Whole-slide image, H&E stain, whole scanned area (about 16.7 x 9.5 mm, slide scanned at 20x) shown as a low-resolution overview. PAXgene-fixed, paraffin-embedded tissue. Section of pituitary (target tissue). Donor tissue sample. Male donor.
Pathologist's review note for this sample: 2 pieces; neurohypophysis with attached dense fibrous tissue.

============

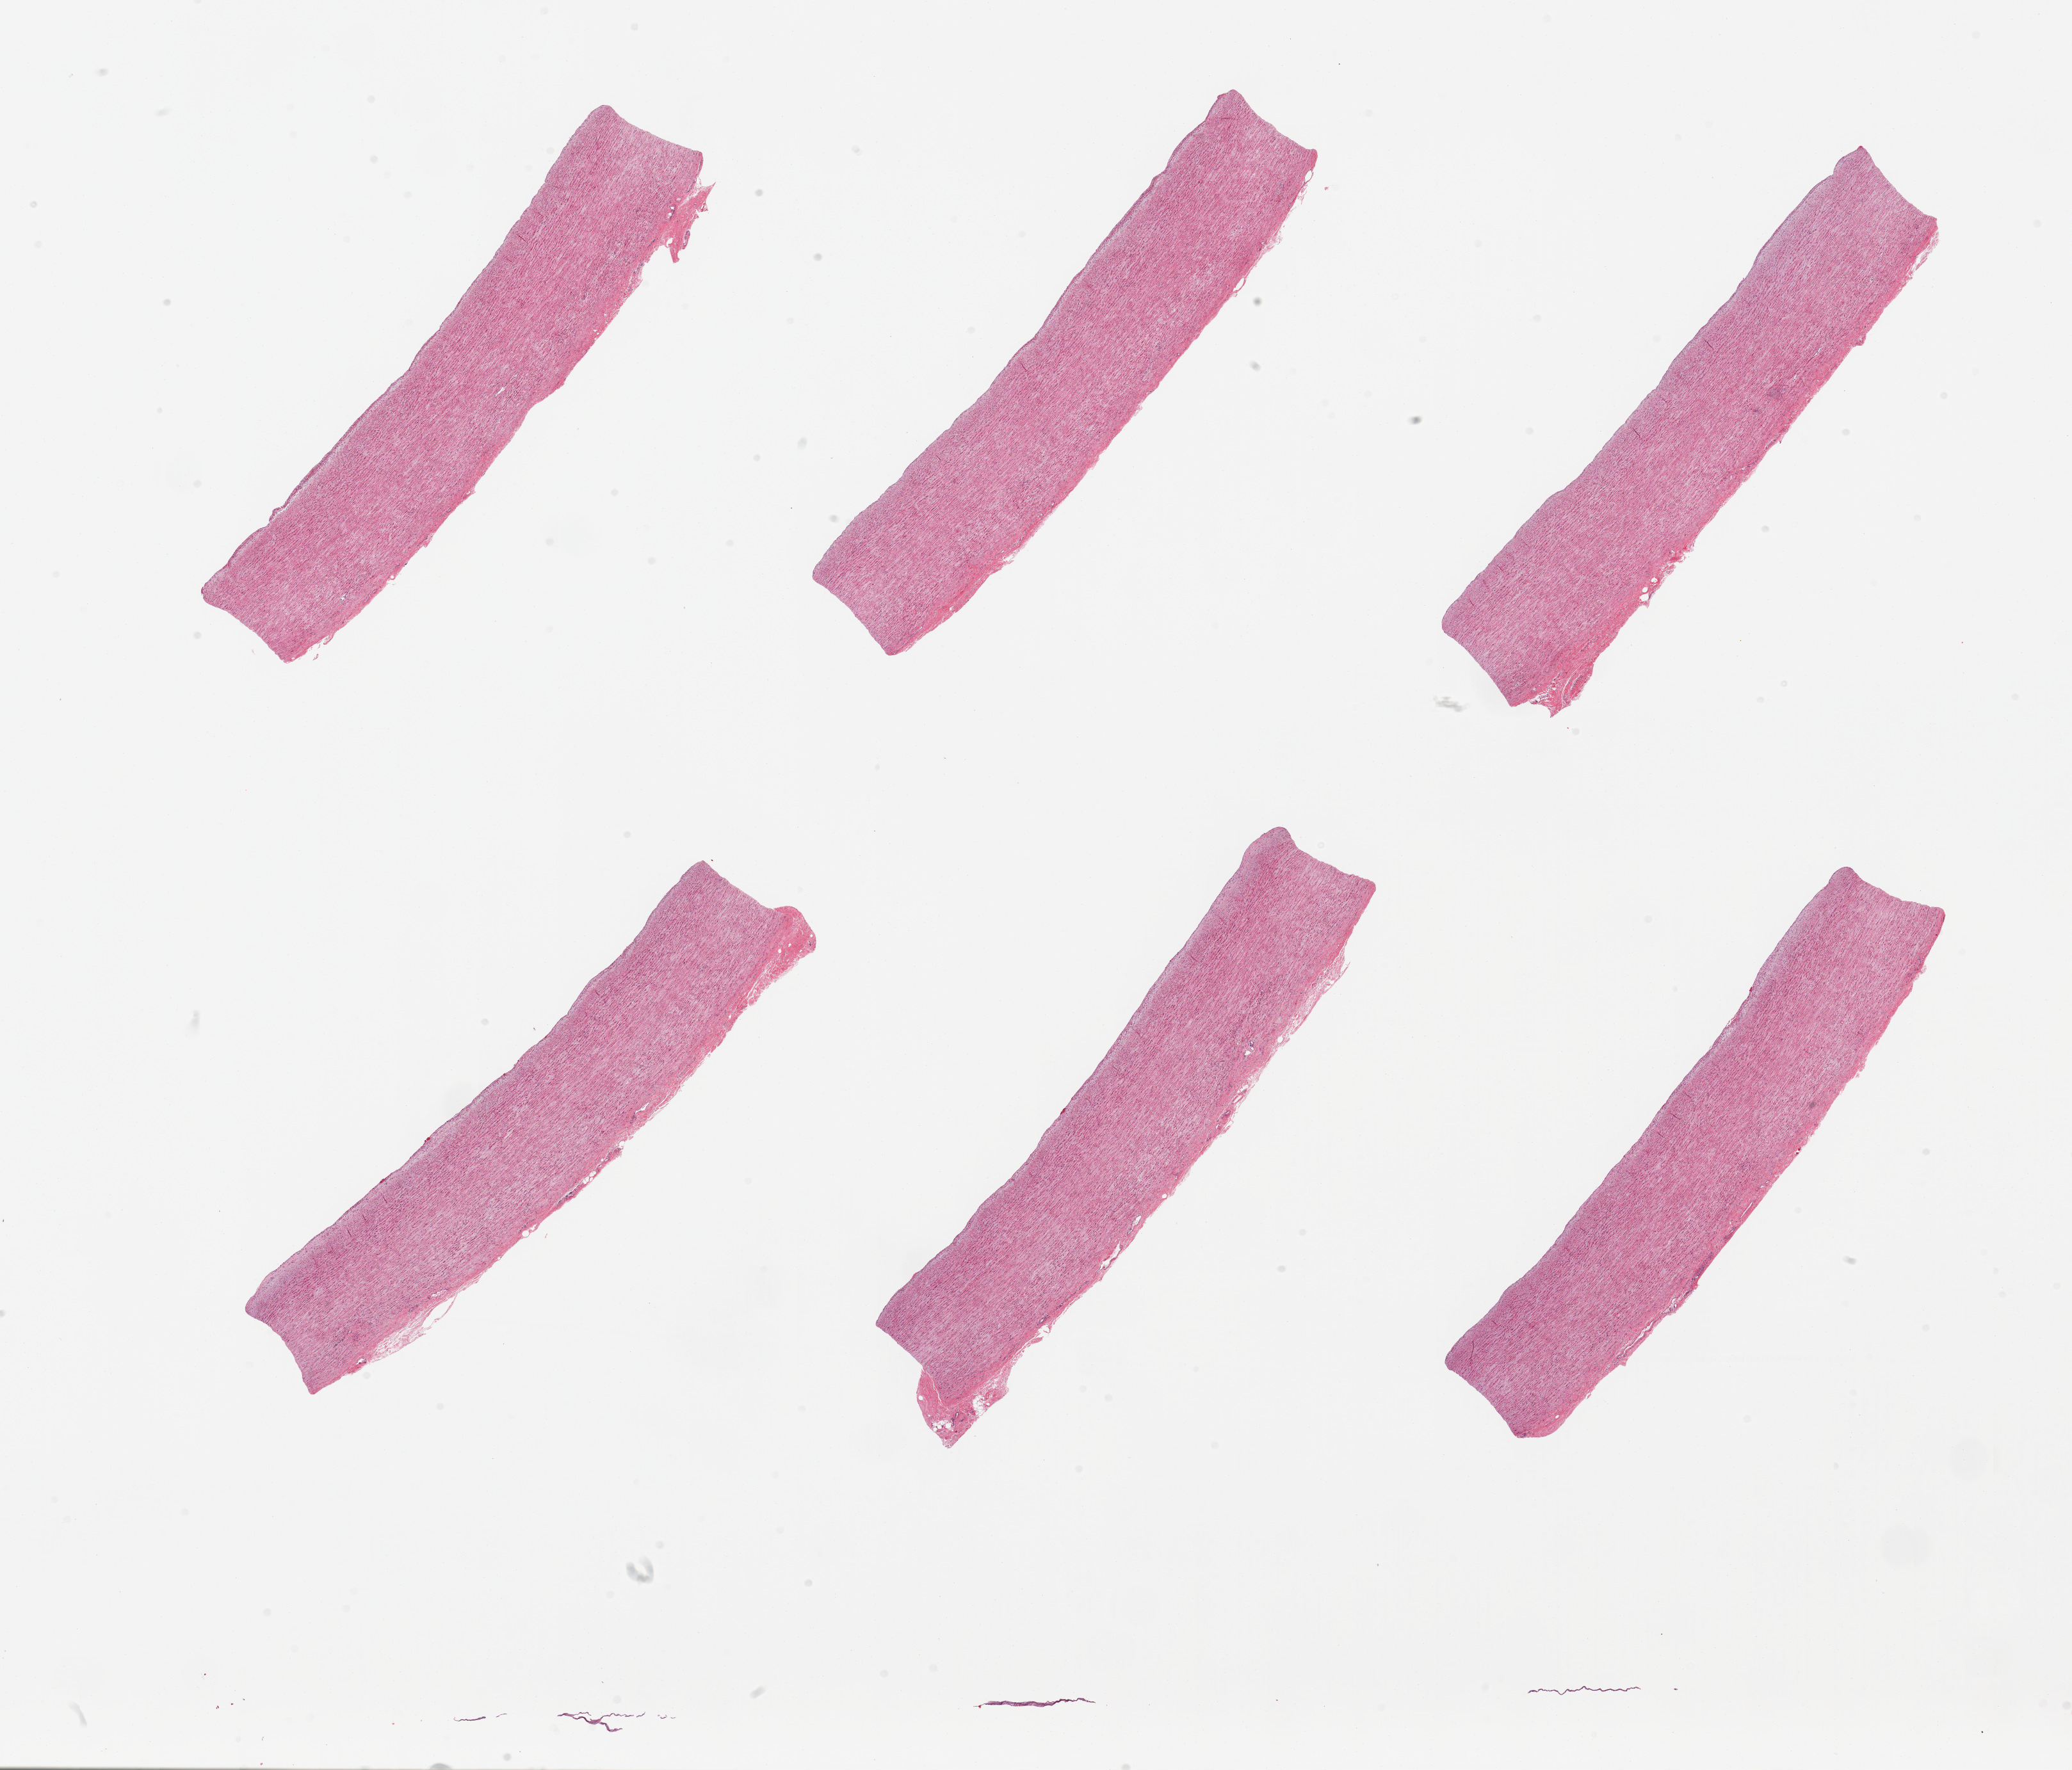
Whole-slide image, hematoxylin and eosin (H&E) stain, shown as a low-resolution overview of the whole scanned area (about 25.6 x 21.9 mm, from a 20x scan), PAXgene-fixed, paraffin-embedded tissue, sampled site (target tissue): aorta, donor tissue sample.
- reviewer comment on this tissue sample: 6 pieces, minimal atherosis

============

## ABOUT THIS TASK
In the records above, the line with "Whole-slide image, H&E" marks the start and the line with "Pathologist's review note" marks the end; copy that stretch exactly, both lines included, and nothing else.

## OUTPUT OF THE EXERCISE
Whole-slide image, H&E stain, whole scanned area (about 16.7 x 9.5 mm, slide scanned at 20x) shown as a low-resolution overview. PAXgene-fixed, paraffin-embedded tissue. Section of pituitary (target tissue). Donor tissue sample. Male donor.
Pathologist's review note for this sample: 2 pieces; neurohypophysis with attached dense fibrous tissue.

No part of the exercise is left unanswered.